Oversight assumes that without the changes to Section 32.105, the Development Tax Credit program’s annual limit would return from $6 million a year to $4 million a year. However, also without this proposal, the Neighborhood Assistance Program would revert from its cap of $16 million in FY 2007, to $18 million in FY 2009. Therefore, based upon the reallocation of the $32 million of tax credits within Section 32.105, Oversight will reflect a potential loss of $2 million annually from the DTC, and an offsetting $2 million savings from the NAP.
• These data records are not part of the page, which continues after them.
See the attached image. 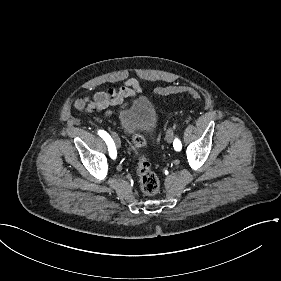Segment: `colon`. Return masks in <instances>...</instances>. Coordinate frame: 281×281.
I'll return each mask as SVG.
<instances>
[{"label": "colon", "mask_w": 281, "mask_h": 281, "mask_svg": "<svg viewBox=\"0 0 281 281\" xmlns=\"http://www.w3.org/2000/svg\"><path fill=\"white\" fill-rule=\"evenodd\" d=\"M180 91L181 93H188L194 98L199 99L200 95L195 92L193 88H188L187 86H181L180 88L177 85L170 86L169 88H157L156 93L162 95H169L170 93ZM136 145L138 147L143 146V140L137 139ZM137 174L139 176V184L141 191L147 196H154L160 190V181L157 174L152 170L151 165L148 161V158L145 154H140L139 163L137 166Z\"/></svg>", "instance_id": "colon-1"}]
</instances>
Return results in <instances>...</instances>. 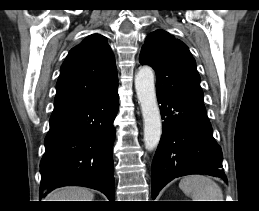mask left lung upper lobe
<instances>
[{
	"label": "left lung upper lobe",
	"mask_w": 259,
	"mask_h": 211,
	"mask_svg": "<svg viewBox=\"0 0 259 211\" xmlns=\"http://www.w3.org/2000/svg\"><path fill=\"white\" fill-rule=\"evenodd\" d=\"M141 64L156 72V91L203 102L200 76L188 47L164 30L150 33L142 48Z\"/></svg>",
	"instance_id": "obj_1"
}]
</instances>
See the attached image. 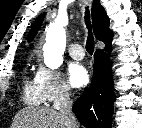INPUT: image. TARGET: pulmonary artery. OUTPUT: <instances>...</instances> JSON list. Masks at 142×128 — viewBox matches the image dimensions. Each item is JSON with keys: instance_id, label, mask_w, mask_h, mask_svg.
<instances>
[{"instance_id": "pulmonary-artery-1", "label": "pulmonary artery", "mask_w": 142, "mask_h": 128, "mask_svg": "<svg viewBox=\"0 0 142 128\" xmlns=\"http://www.w3.org/2000/svg\"><path fill=\"white\" fill-rule=\"evenodd\" d=\"M70 56L75 60H81L84 57V49L79 44H72L68 48Z\"/></svg>"}]
</instances>
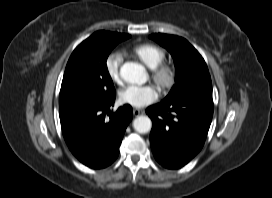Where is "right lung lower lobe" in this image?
<instances>
[{"mask_svg": "<svg viewBox=\"0 0 272 198\" xmlns=\"http://www.w3.org/2000/svg\"><path fill=\"white\" fill-rule=\"evenodd\" d=\"M115 97L103 103H83L59 109L64 139L73 155L90 168H104L118 154L132 107L111 112ZM108 116V117H107Z\"/></svg>", "mask_w": 272, "mask_h": 198, "instance_id": "1", "label": "right lung lower lobe"}]
</instances>
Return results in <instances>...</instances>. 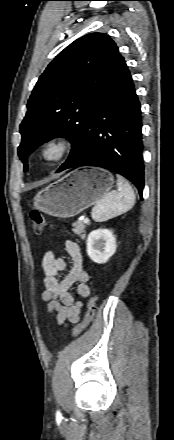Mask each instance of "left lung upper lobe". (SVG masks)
<instances>
[{"instance_id":"obj_1","label":"left lung upper lobe","mask_w":174,"mask_h":440,"mask_svg":"<svg viewBox=\"0 0 174 440\" xmlns=\"http://www.w3.org/2000/svg\"><path fill=\"white\" fill-rule=\"evenodd\" d=\"M121 57L108 35L91 33L75 40L48 65L33 89L20 125L18 154L25 171L26 157L55 137L72 143L70 156L58 172L79 154L89 110Z\"/></svg>"}]
</instances>
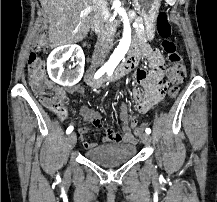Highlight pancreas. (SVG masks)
I'll list each match as a JSON object with an SVG mask.
<instances>
[{
  "mask_svg": "<svg viewBox=\"0 0 217 202\" xmlns=\"http://www.w3.org/2000/svg\"><path fill=\"white\" fill-rule=\"evenodd\" d=\"M142 18H136V22H140ZM136 34H138L139 38H141L142 41H145L147 38L144 36V31L141 30V28H136Z\"/></svg>",
  "mask_w": 217,
  "mask_h": 202,
  "instance_id": "1",
  "label": "pancreas"
}]
</instances>
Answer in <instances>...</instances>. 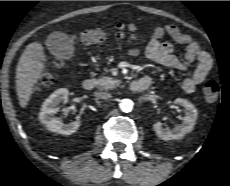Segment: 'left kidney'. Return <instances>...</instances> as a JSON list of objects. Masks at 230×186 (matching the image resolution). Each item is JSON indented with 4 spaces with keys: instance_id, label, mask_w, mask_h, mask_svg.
I'll return each instance as SVG.
<instances>
[{
    "instance_id": "1",
    "label": "left kidney",
    "mask_w": 230,
    "mask_h": 186,
    "mask_svg": "<svg viewBox=\"0 0 230 186\" xmlns=\"http://www.w3.org/2000/svg\"><path fill=\"white\" fill-rule=\"evenodd\" d=\"M175 103L184 107L185 116L182 118V124L177 125L173 129H165L162 126V123L156 122L153 125V129L155 130L157 136L162 140H172L179 139L183 137L185 134L192 131L194 128L198 113L195 106L190 103L188 100L183 98H177Z\"/></svg>"
}]
</instances>
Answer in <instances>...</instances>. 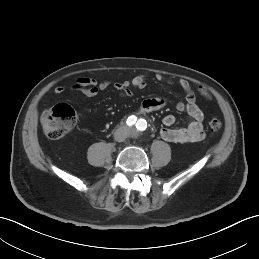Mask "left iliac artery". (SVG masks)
<instances>
[{
	"label": "left iliac artery",
	"mask_w": 259,
	"mask_h": 259,
	"mask_svg": "<svg viewBox=\"0 0 259 259\" xmlns=\"http://www.w3.org/2000/svg\"><path fill=\"white\" fill-rule=\"evenodd\" d=\"M136 125L137 128L142 131L145 130L147 127V123L145 124V120H139Z\"/></svg>",
	"instance_id": "1"
}]
</instances>
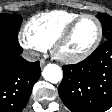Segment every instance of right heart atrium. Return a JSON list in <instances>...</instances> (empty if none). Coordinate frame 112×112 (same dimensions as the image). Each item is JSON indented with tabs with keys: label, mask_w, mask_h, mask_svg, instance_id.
Returning <instances> with one entry per match:
<instances>
[{
	"label": "right heart atrium",
	"mask_w": 112,
	"mask_h": 112,
	"mask_svg": "<svg viewBox=\"0 0 112 112\" xmlns=\"http://www.w3.org/2000/svg\"><path fill=\"white\" fill-rule=\"evenodd\" d=\"M18 39L21 46L33 56L45 52L48 48L45 44L35 38L26 26L20 30Z\"/></svg>",
	"instance_id": "right-heart-atrium-1"
}]
</instances>
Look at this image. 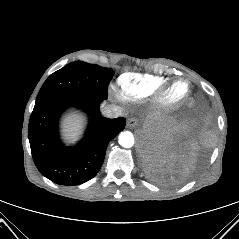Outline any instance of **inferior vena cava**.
Masks as SVG:
<instances>
[{"instance_id": "1", "label": "inferior vena cava", "mask_w": 239, "mask_h": 239, "mask_svg": "<svg viewBox=\"0 0 239 239\" xmlns=\"http://www.w3.org/2000/svg\"><path fill=\"white\" fill-rule=\"evenodd\" d=\"M103 115L107 118H117L122 115V108L118 105L111 104L103 108Z\"/></svg>"}]
</instances>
Oversight assumes the proposal removes the Brownfield ‘Demolition’ tax credit and incorporates it into the Brownfield ‘Remediation’ tax credit. According to DED’s Tax Credit Analysis page, the issuances for the demolition tax credit in the past three years has been $0 in FY 2005, $37,500 in FY 2006 and $0 again in FY 2007. Therefore, Oversight will not assume any savings will be realized from the removal of this program. Oversight will utilize DED’s

estimate of no impact for the changes to the Brownfield Remediation since the program is discretionary. Oversight already reflected a $0 to Unknown cost for this program since there is no annual limit and that analysis is still appropriate. Oversight assumes the changes made in this substitute may increase the utilization of the program, but that is at the discretion of the Department of Economic Development.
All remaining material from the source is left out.